◆ REQUIRED TASK: Write out every one of the entries below word for word, but leave out the pictures.
··········
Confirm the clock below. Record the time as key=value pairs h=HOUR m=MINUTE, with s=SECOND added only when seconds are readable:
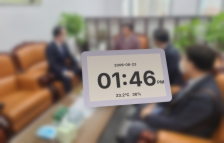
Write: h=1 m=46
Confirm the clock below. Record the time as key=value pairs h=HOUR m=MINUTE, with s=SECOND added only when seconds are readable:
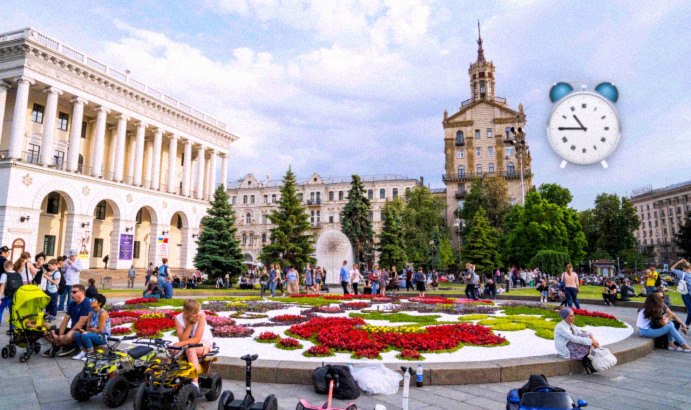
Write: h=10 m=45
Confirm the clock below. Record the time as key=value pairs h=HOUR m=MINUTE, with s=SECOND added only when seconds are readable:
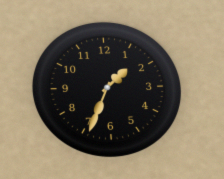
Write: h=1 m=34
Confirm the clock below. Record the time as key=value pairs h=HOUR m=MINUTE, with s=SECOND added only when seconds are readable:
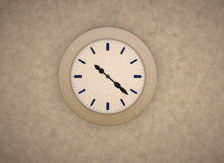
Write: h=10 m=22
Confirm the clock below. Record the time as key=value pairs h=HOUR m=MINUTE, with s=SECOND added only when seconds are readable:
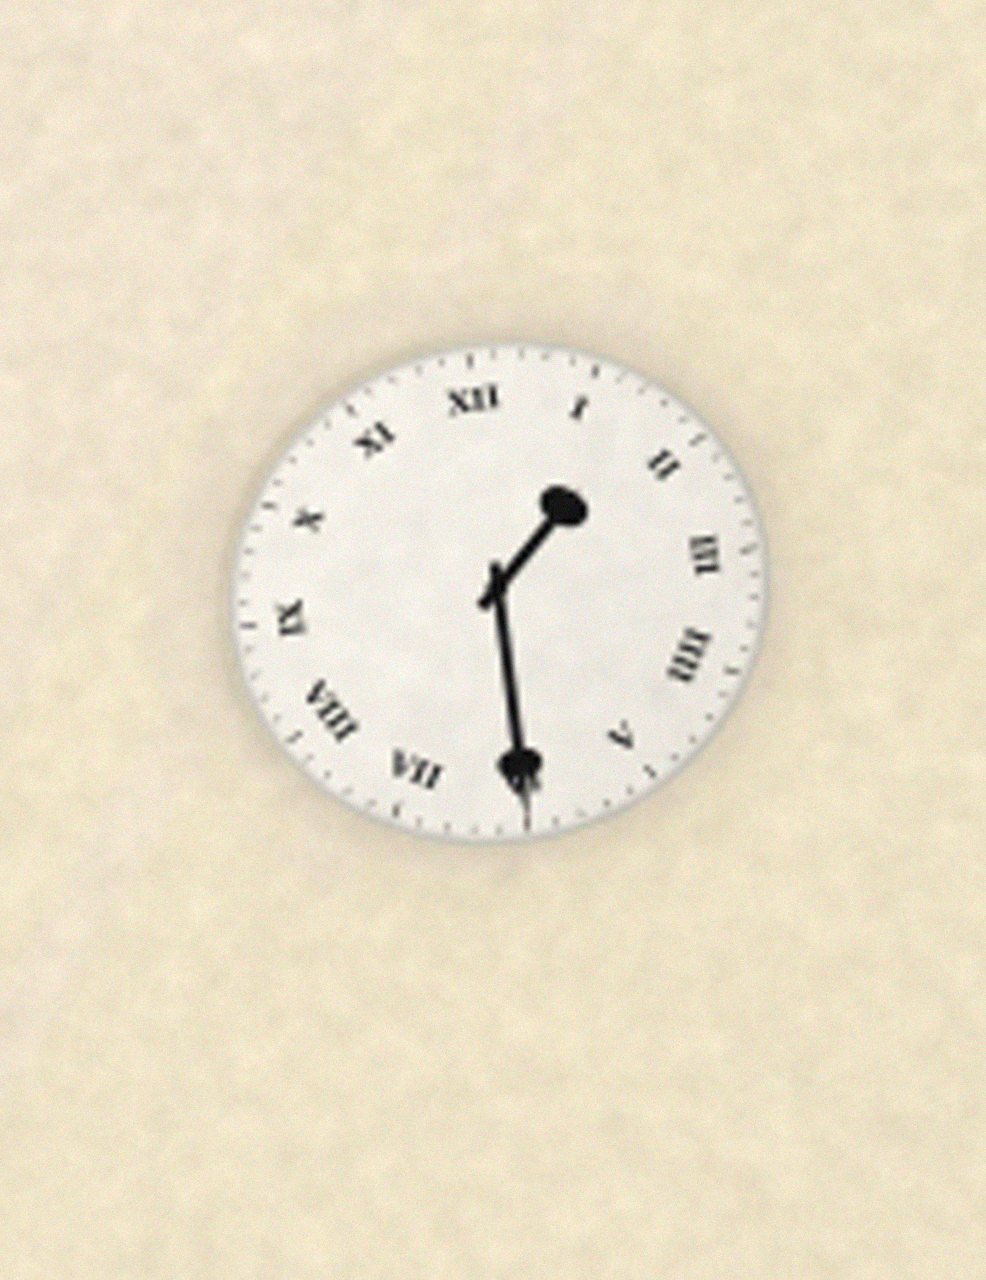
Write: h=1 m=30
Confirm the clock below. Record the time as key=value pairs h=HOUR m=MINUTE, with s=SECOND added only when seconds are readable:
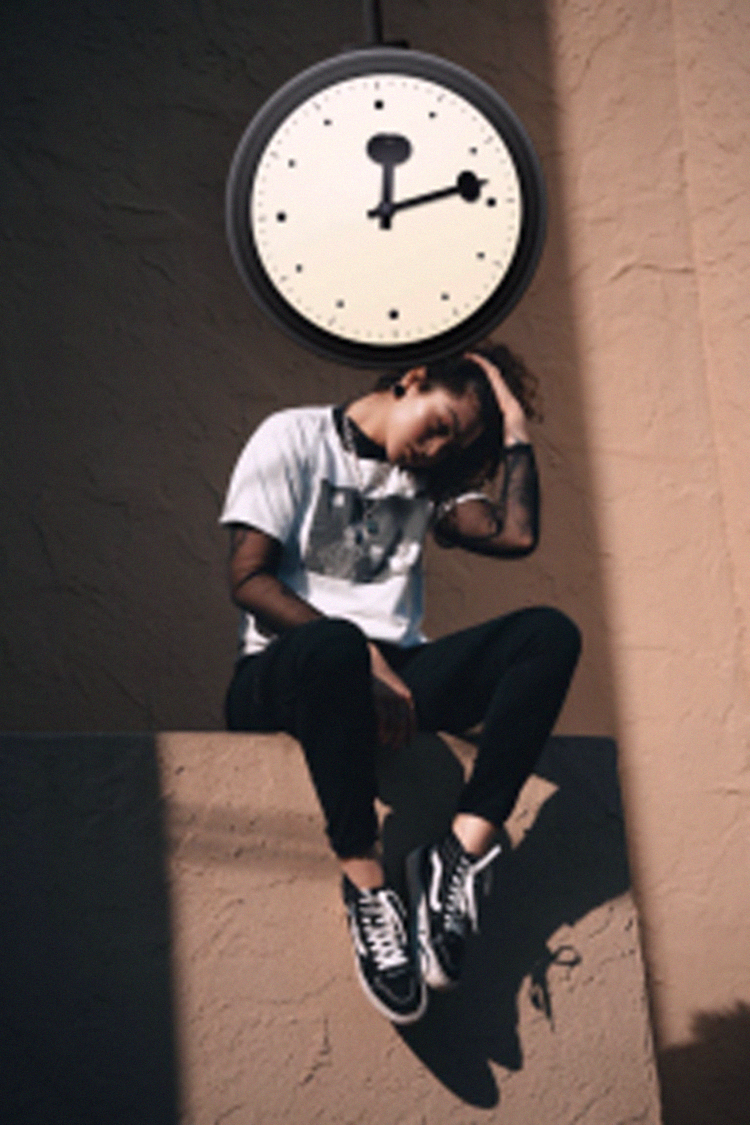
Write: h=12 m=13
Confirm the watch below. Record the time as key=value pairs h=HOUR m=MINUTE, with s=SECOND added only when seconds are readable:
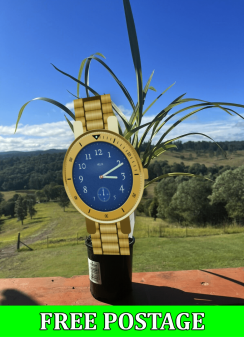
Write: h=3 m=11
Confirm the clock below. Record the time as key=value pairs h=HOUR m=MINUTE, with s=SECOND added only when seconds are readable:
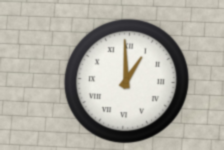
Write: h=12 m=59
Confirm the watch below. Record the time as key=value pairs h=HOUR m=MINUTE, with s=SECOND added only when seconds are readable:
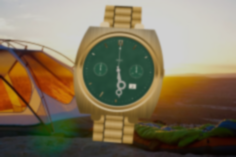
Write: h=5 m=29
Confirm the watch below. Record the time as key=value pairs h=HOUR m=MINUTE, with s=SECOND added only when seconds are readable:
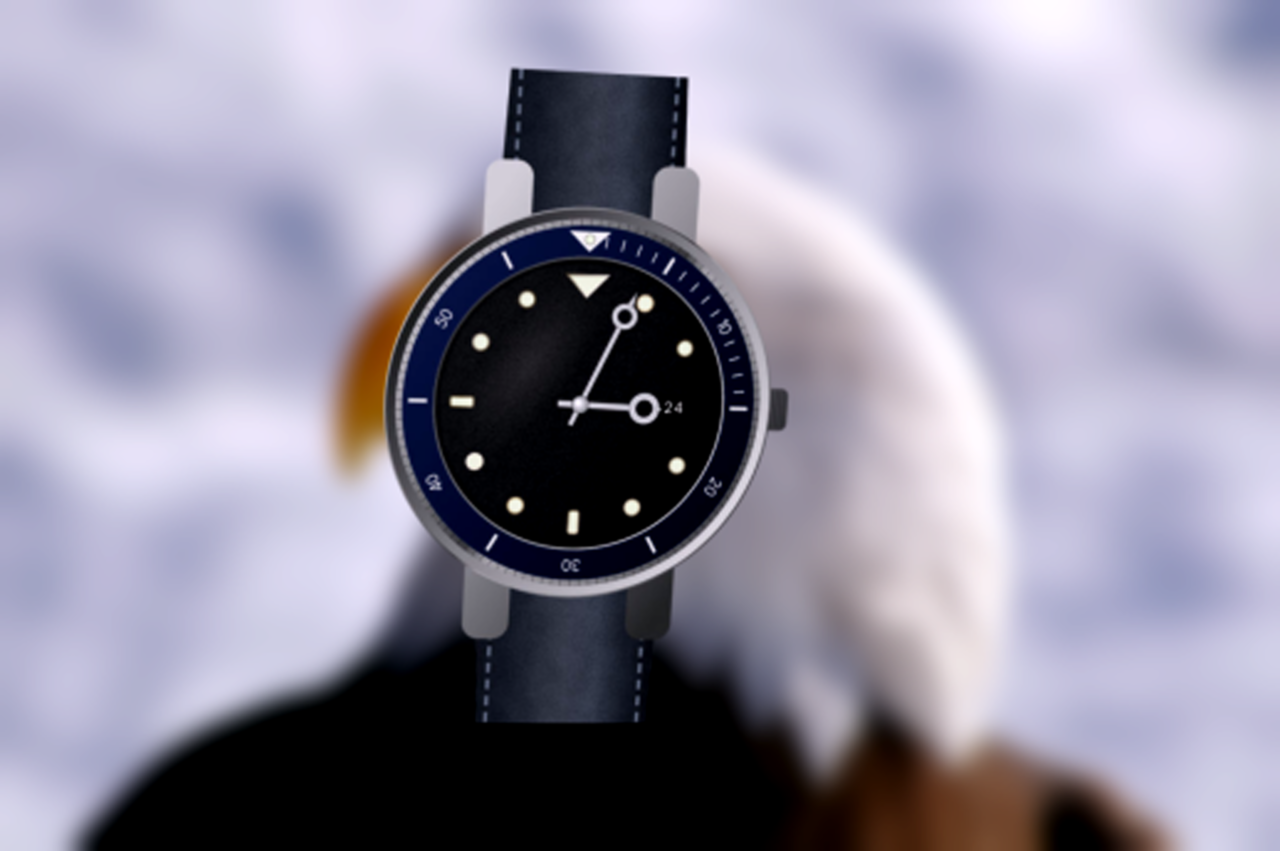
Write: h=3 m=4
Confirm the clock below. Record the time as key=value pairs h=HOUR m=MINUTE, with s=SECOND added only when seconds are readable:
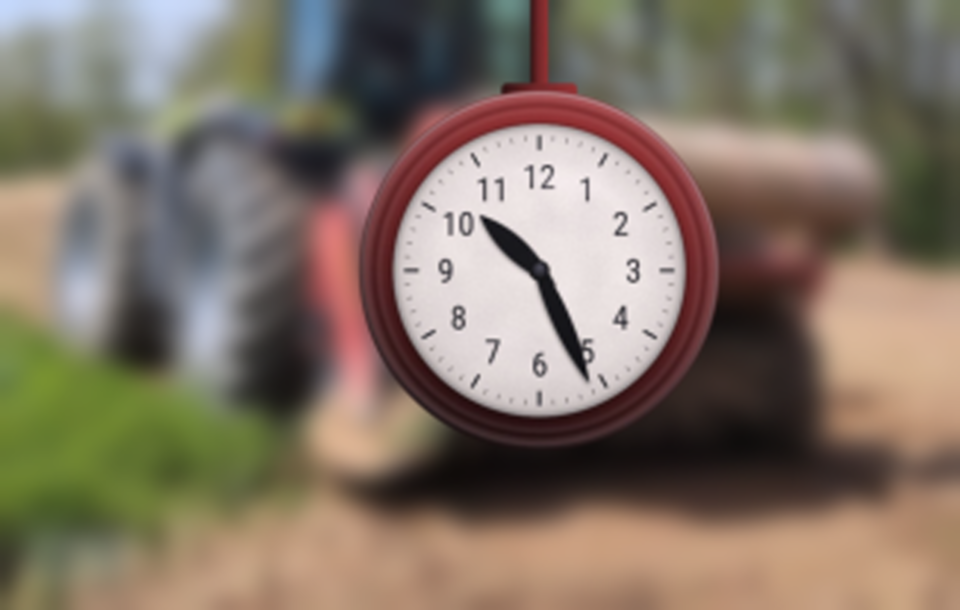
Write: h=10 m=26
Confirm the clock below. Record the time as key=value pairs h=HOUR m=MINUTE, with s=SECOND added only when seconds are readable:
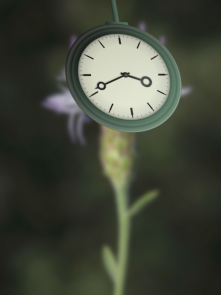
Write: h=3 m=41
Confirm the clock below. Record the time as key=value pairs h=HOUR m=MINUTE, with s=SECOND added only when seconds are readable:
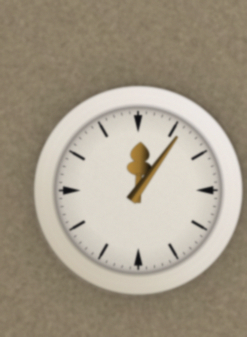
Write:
··········
◆ PROBLEM SOLUTION:
Confirm the clock below. Record the time as key=value pairs h=HOUR m=MINUTE, with s=SECOND added only when seconds are readable:
Write: h=1 m=46
Confirm the clock below. Record the time as key=value pairs h=HOUR m=MINUTE, with s=SECOND added only when seconds are readable:
Write: h=10 m=45
Confirm the clock below. Record the time as key=value pairs h=HOUR m=MINUTE, with s=SECOND added only when seconds are readable:
Write: h=1 m=34
Confirm the clock below. Record the time as key=value pairs h=HOUR m=MINUTE, with s=SECOND added only when seconds are readable:
Write: h=10 m=22
Confirm the clock below. Record the time as key=value pairs h=HOUR m=MINUTE, with s=SECOND added only when seconds are readable:
Write: h=1 m=30
Confirm the clock below. Record the time as key=value pairs h=HOUR m=MINUTE, with s=SECOND added only when seconds are readable:
Write: h=12 m=13
Confirm the watch below. Record the time as key=value pairs h=HOUR m=MINUTE, with s=SECOND added only when seconds are readable:
Write: h=3 m=11
Confirm the clock below. Record the time as key=value pairs h=HOUR m=MINUTE, with s=SECOND added only when seconds are readable:
Write: h=12 m=59
Confirm the watch below. Record the time as key=value pairs h=HOUR m=MINUTE, with s=SECOND added only when seconds are readable:
Write: h=5 m=29
Confirm the watch below. Record the time as key=value pairs h=HOUR m=MINUTE, with s=SECOND added only when seconds are readable:
Write: h=3 m=4
Confirm the clock below. Record the time as key=value pairs h=HOUR m=MINUTE, with s=SECOND added only when seconds are readable:
Write: h=10 m=26
Confirm the clock below. Record the time as key=value pairs h=HOUR m=MINUTE, with s=SECOND added only when seconds are readable:
Write: h=3 m=41
Confirm the clock below. Record the time as key=value pairs h=HOUR m=MINUTE, with s=SECOND added only when seconds are readable:
Write:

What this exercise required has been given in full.